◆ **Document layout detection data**
━━━━━━━━━━━━━━━━━━━━
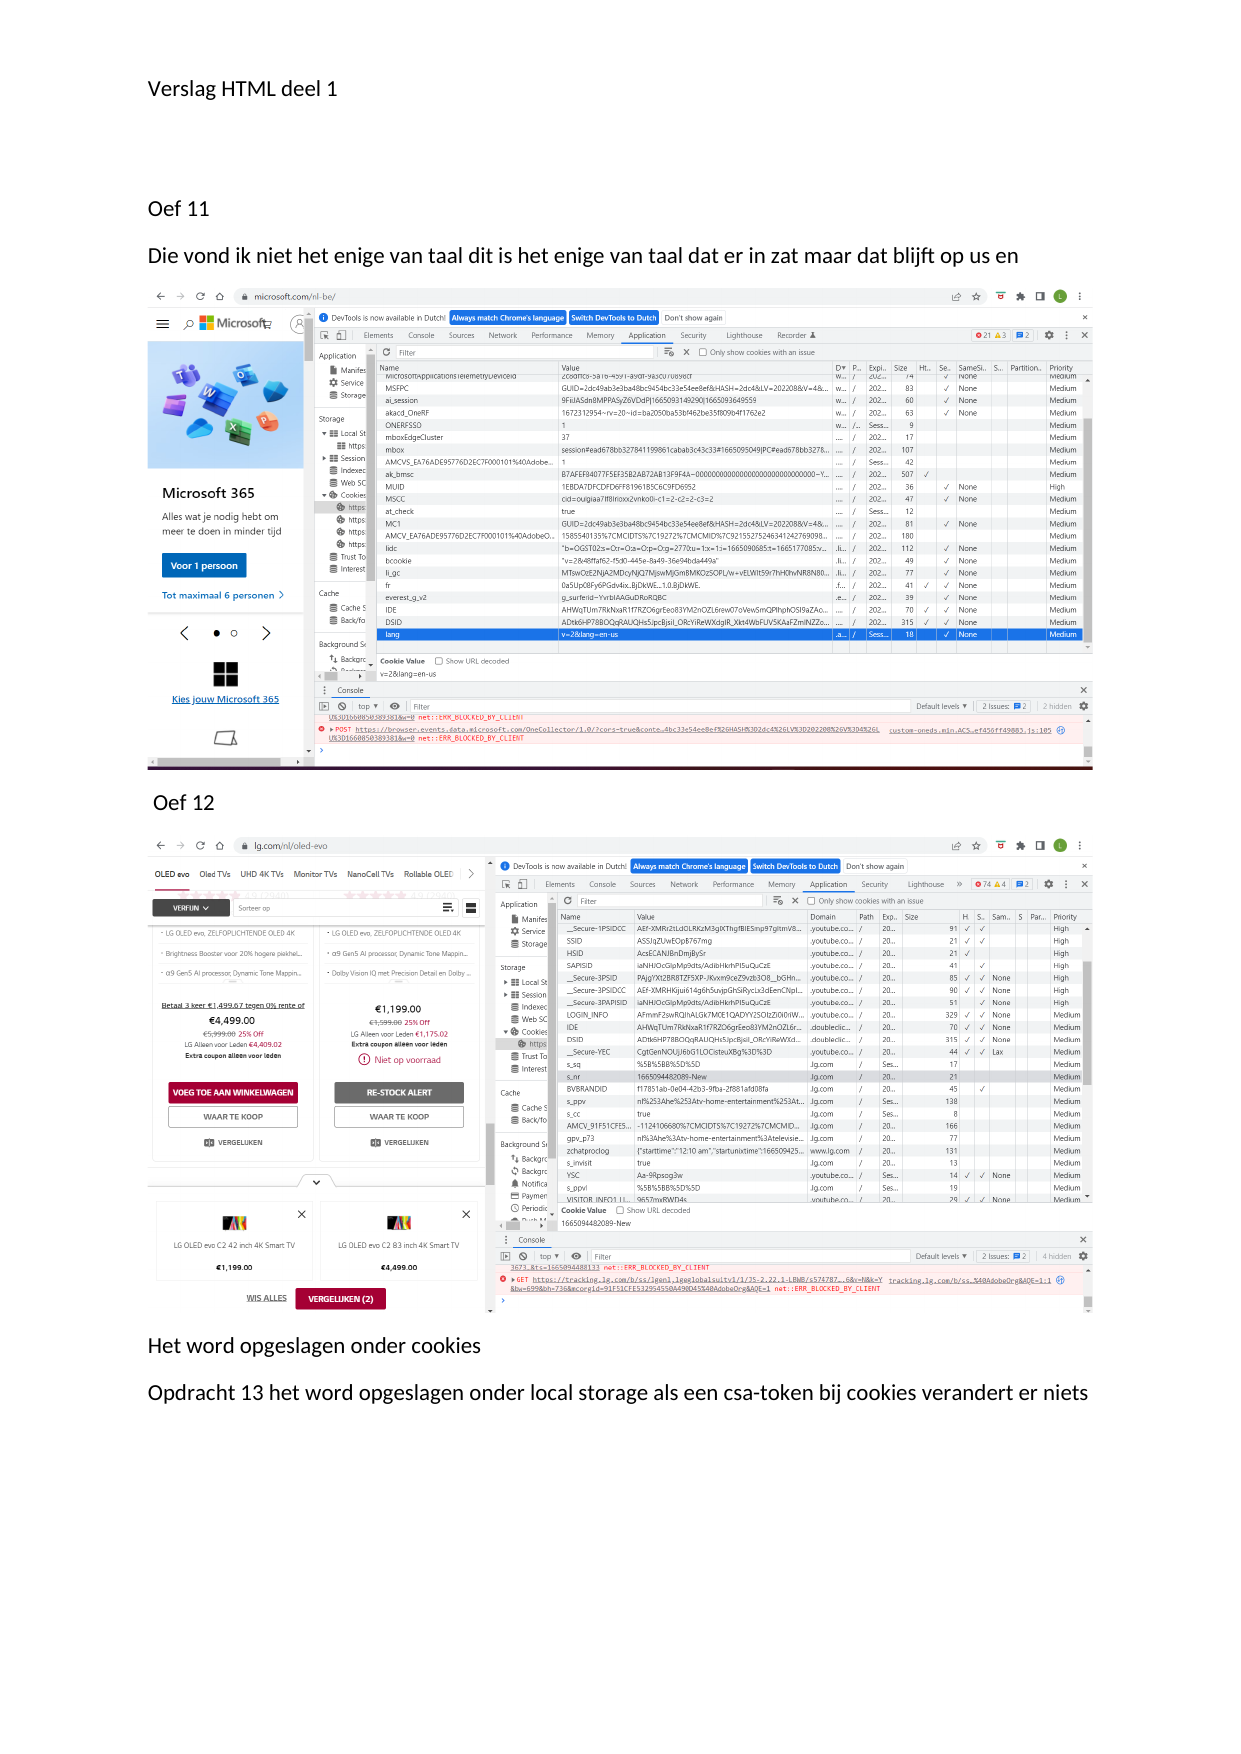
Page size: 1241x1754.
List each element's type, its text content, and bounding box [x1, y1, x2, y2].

text Opdracht 13 het word opgeslagen onder local storage als een csa-token bij cookies verandert er niets [148, 1378, 1093, 1406]
picture [147, 835, 1093, 1313]
text Oef 11 [148, 194, 1093, 222]
picture [147, 288, 1093, 770]
text Oef 12 [148, 788, 1093, 816]
text Het word opgeslagen onder cookies [148, 1332, 1093, 1359]
text Die vond ik niet het enige van taal dit is het enige van taal dat er in zat maar dat blijft op us en [148, 241, 1093, 269]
━━━━━━━━━━━━━━━━━━━━
◆ **TASK ITEM**
Return the records above in their entirety, word for word, with the pictures removed.

◆ **TASK SOLUTION**
Page size: 1241x1754.
List each element's type, its text content, and bounding box [x1, y1, x2, y2].

text Opdracht 13 het word opgeslagen onder local storage als een csa-token bij cookies verandert er niets [148, 1378, 1093, 1406]
picture [147, 835, 1093, 1313]
text Oef 11 [148, 194, 1093, 222]
picture [147, 288, 1093, 770]
text Oef 12 [148, 788, 1093, 816]
text Het word opgeslagen onder cookies [148, 1332, 1093, 1359]
text Die vond ik niet het enige van taal dit is het enige van taal dat er in zat maar dat blijft op us en [148, 241, 1093, 269]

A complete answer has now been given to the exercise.